(PROVIDED PASSAGE Opens)

Foreign companies a boon to our region's economy

November 15,2019 | By Matt Miller | Business Tribune

This column appeared in the Business Tribune. Matt Miller, Greater Portland Inc's interim president and CEO, writes a monthly column for the local newspaper.
 

We live in a globalized economy, and our region’s role within it is growing. Greater Portland’s economy is bolstered by global trade, and hundreds of foreign companies operate offices or manufacturing plants here. Additionally, we welcome hundreds of thousands of international visitors every year, which can spur business from a good first impression.

Greater Portland Inc (GPI) works strategically to attract foreign companies to our region. The investments these companies make (foreign direct investment, or FDI) pay off in big ways.

Why FDI is important

Access to global markets and foreign investment is key in ensuring our region’s economic success.

This is why:
  • Even though foreign firms employ less than 6 percent of U.S. private-sector employees, they contribute 19 percent of total corporate federal taxes paid and 16 percent of private research and development. Foreign companies also offer 26 percent higher compensation than their U.S. counterparts.
  • The investment in research & development pays especially big dividends: It introduces new technologies and ideas, driving job creation and spurring economic growth.
  • The U.S. share of global economic growth is expected to fall from 13 percent to 8.5 percent in 2023, according to a Bloomberg analysis of International Monetary Fund data. Growing FDI in our region allows us to get a piece of the growth outside the U.S. It also diversifies our region’s economic base, helping insulate against economic downturns.

Foreign firms employ 65,300 in Oregon and 115,500 in Washington, according to a 2019 U.S. Department of Commerce report. We aim to grow these numbers in our region and capitalize on the benefits of foreign direct investment.

How GPI attracts FDI

As economic developers working to attract businesses to Greater Portland, we are proud to have a great story to tell. Our region has an impressive range of assets, including plentiful natural resources, access to global markets via rail and air and sea ports, excellent quality of life and anchor institutions such as OHSU, PSU and WSU Vancouver.

(PROVIDED PASSAGE Closes)
(DATA FOR ANALYSIS Opens)

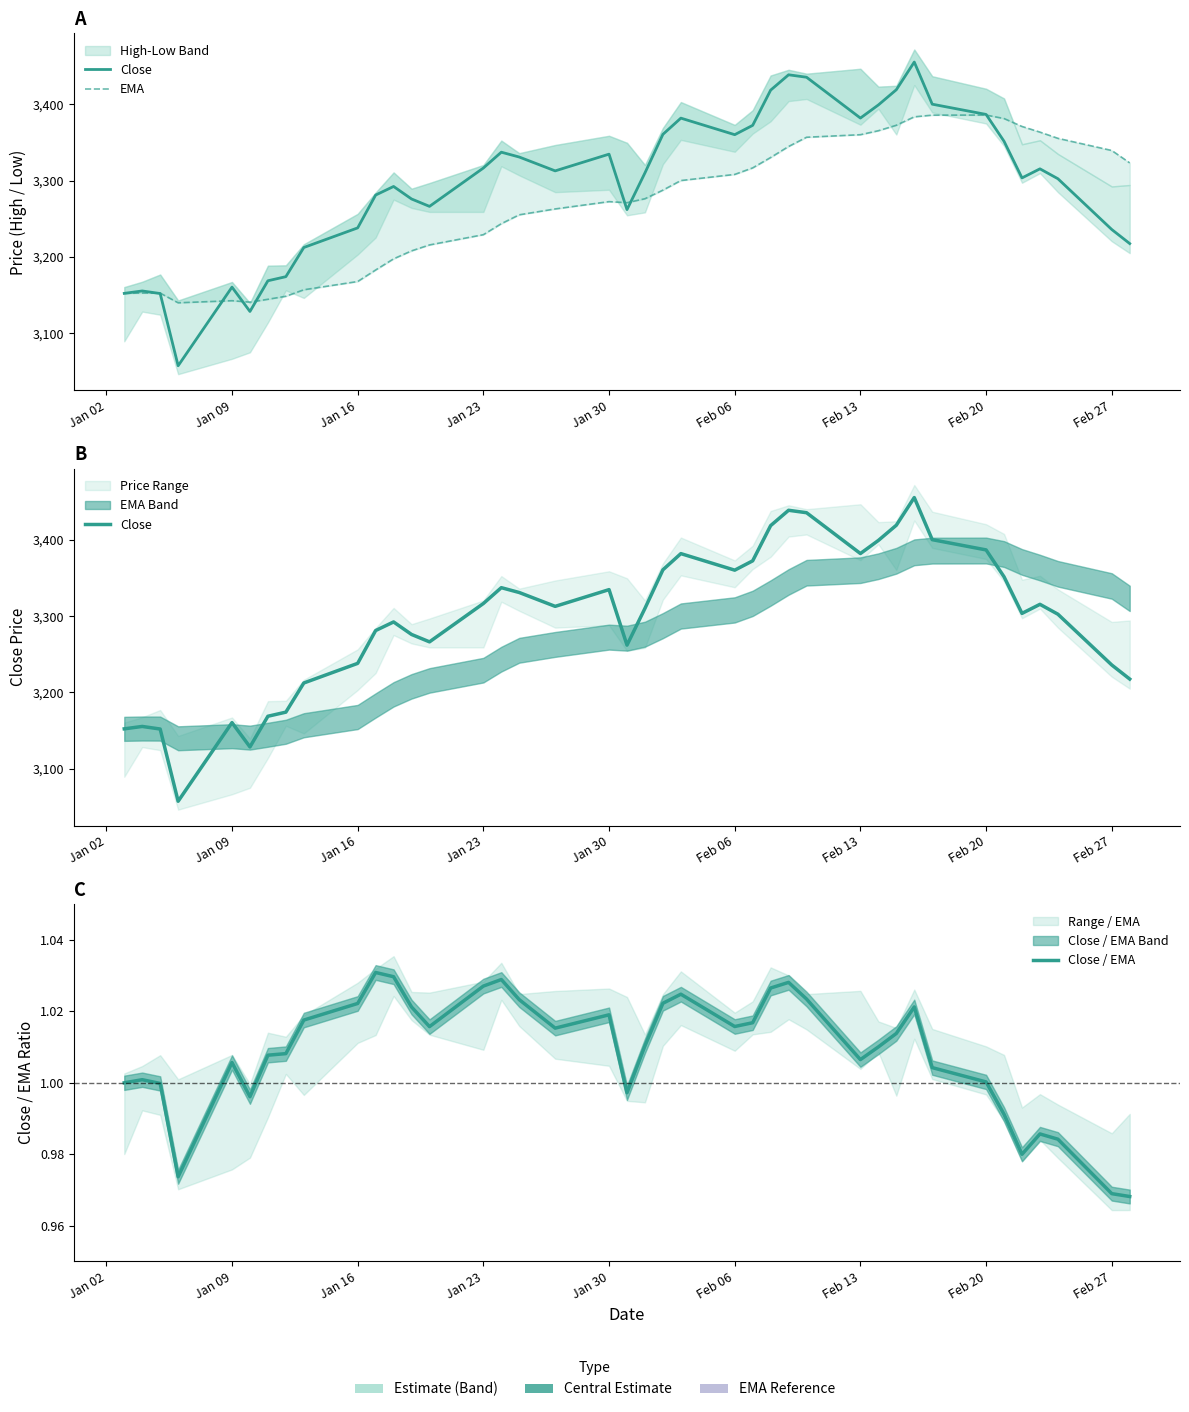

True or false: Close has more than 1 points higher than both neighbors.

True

(DATA FOR ANALYSIS Closes)
(DATA FOR ANALYSIS Opens)

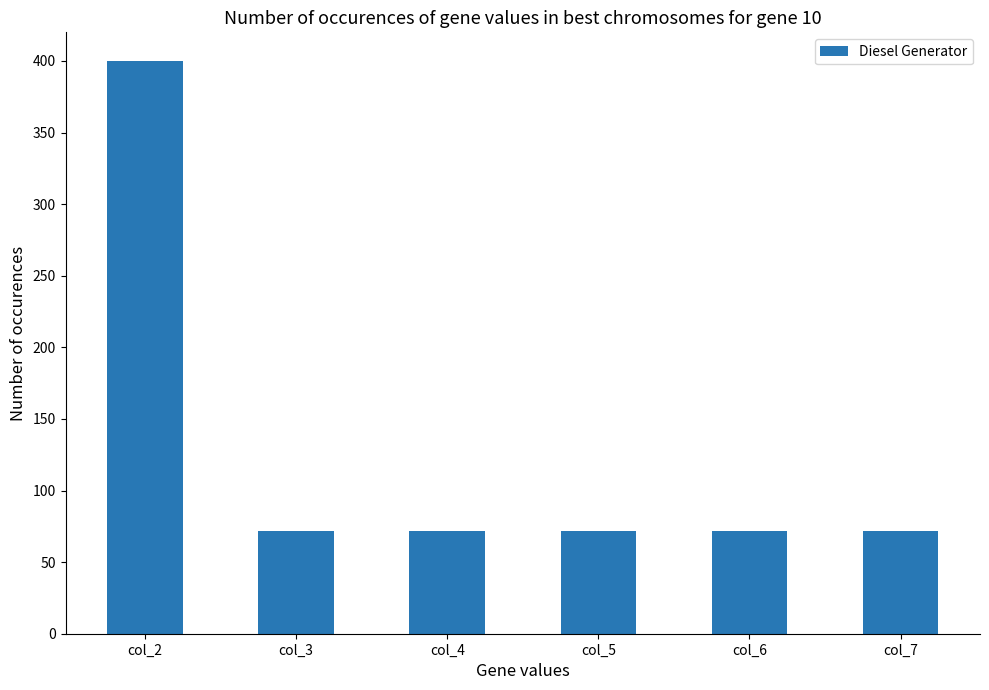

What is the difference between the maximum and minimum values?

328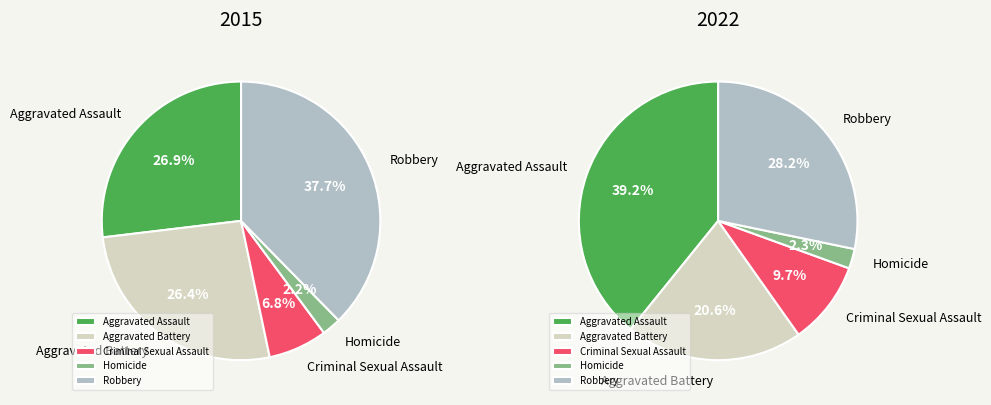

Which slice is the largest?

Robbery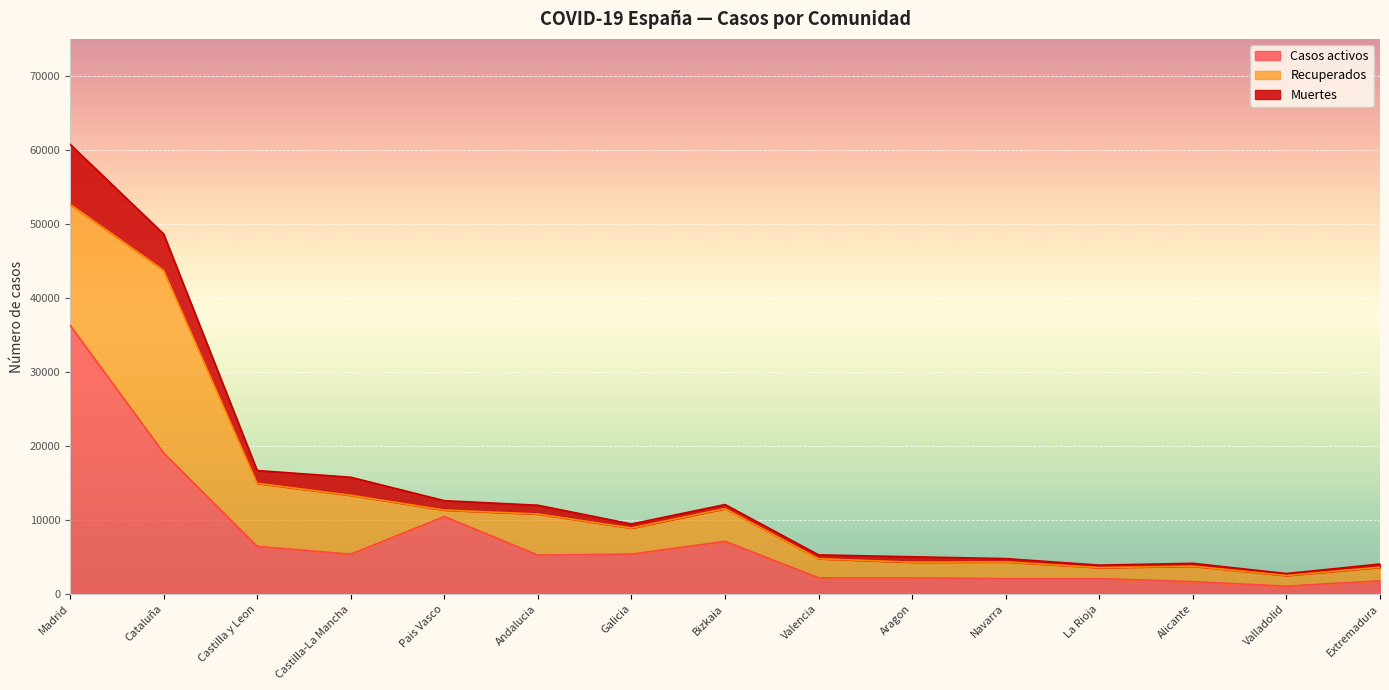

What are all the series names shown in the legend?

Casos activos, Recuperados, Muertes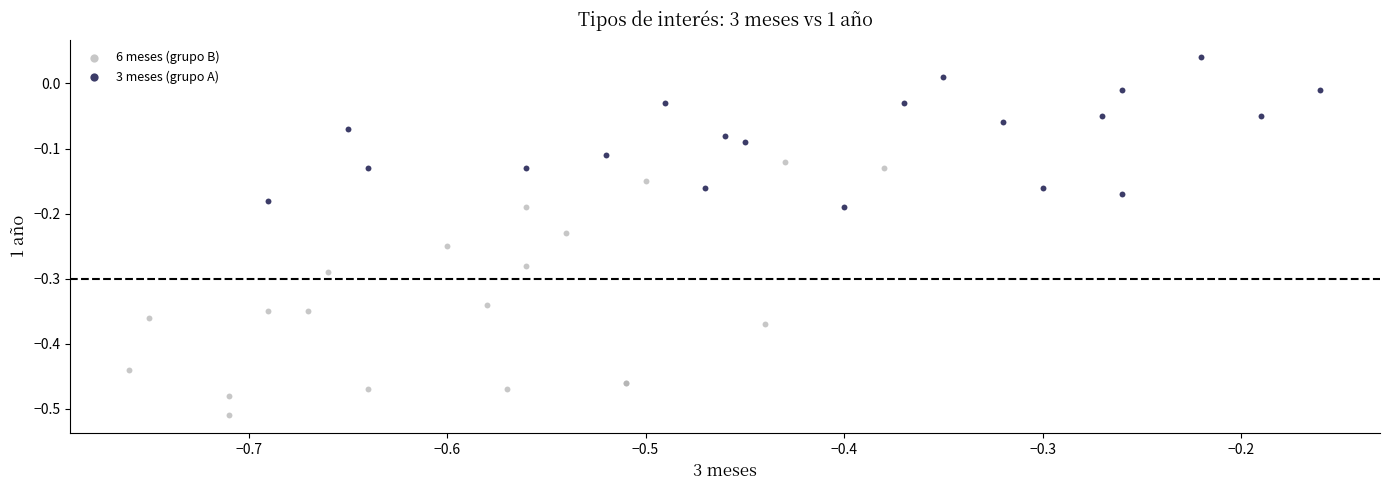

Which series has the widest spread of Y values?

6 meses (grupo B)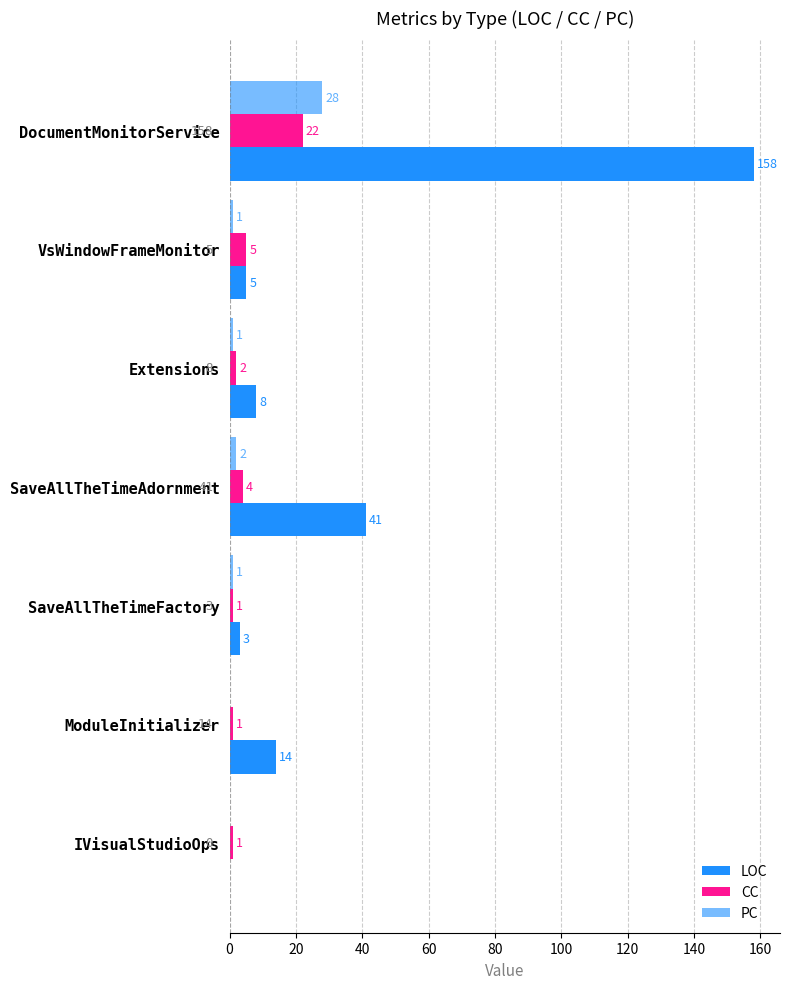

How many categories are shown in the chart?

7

(DATA FOR ANALYSIS Closes)

- _ACTIVITIES_
A: Write out the part of the column on foreign investment from "Greater Portland Inc (GPI)" to "region’s economic success.".
B: Answer these questions from the column on foreign investment:
(i) What share of U.S. private-sector employees do foreign firms employ?
(ii) How many people do foreign firms employ in Washington, according to the 2019 U.S. Department of Commerce report?
(iii) Which anchor institutions does the column name among the region's assets?
C: Continue the column on foreign companies in the Greater Portland economy from where it stops.

- _NUMBERED ANSWERS_
A:
Greater Portland Inc (GPI) works strategically to attract foreign companies to our region. The investments these companies make (foreign direct investment, or FDI) pay off in big ways.

Why FDI is important

Access to global markets and foreign investment is key in ensuring our region’s economic success.

B:
(i) Less than 6 percent.
(ii) 115,500.
(iii) OHSU, PSU and WSU Vancouver.

C:
But just having these assets isn’t enough – we have to promote them. Working with The Brookings Institution and regional partners, GPI developed a detailed strategy to attract foreign direct investment from four target markets: Canada, Germany, Japan and the U.K.

These are all established FDI markets investing hundreds of billions of dollars in U.S. operations, with room to grow. These markets are also home to many companies in our region’s six industry clusters (athletic and outdoor, clean technology, computers and electronics, health science and technology, metals and machinery, software and media).

Germany opened North American headquarters for both Daimler and Adidas here in Portland. Our region is home to 140 Japanese companies, including semiconductor heavyweight JSR Micro and food processor Ajinomoto. Canadian investment includes Cascade Tissue’s St. Helens plant and advanced manufacturing firm Celestica in Gresham. U.K. firms here include semiconductor supplier Edwards Vacuum, with headquarters in Hillsboro, and aerospace supplier Meggitt in Milwaukie.

GPI targets companies in these four markets with a multi-pronged approach:
  • Building relationships internationally and domestically, including with embassies, consulates and political and business leaders
  • Coordinated response to inbound visits by relevant partners
  • Investment missions that tap multiplier networks in foreign markets
Our recent FDI wins

We’re proud of the FDI we’ve facilitated in our region in recent years:
  • Element Six: The U.K. company is building a $94 million advanced manufacturing facility in Gresham.
  • 10net Managed Solutions: The Vancouver, B.C.-based digital signage company opened its first U.S. office in Southeast Portland.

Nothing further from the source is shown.